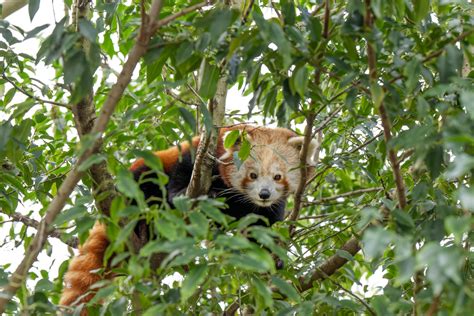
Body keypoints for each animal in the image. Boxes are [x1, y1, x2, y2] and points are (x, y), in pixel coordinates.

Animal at [58, 124, 318, 312]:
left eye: (277, 177)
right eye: (252, 175)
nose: (264, 194)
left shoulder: (265, 209)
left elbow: (262, 226)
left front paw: (274, 255)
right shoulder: (204, 150)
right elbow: (183, 170)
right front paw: (182, 194)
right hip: (136, 180)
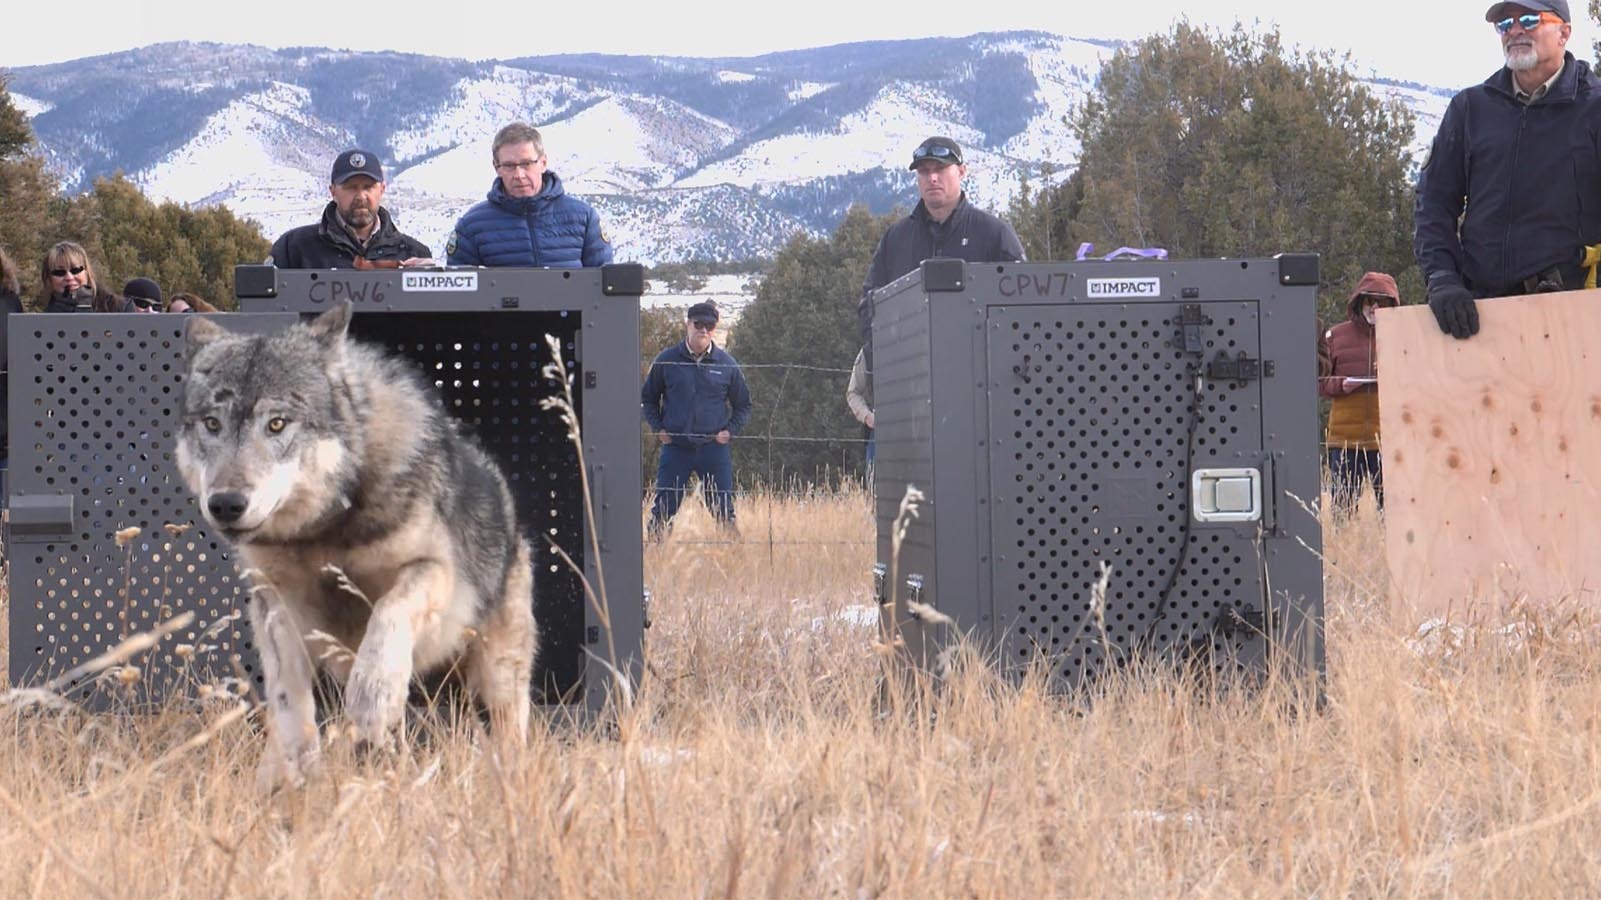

# Work to complete
Pictures stay out. Copy exactly, and only, the lines from the one containing "right shoulder: (204, 150)" through the end of the data.

# Task output
right shoulder: (204, 150)
right elbow: (183, 170)
right front paw: (182, 194)
right hip: (136, 180)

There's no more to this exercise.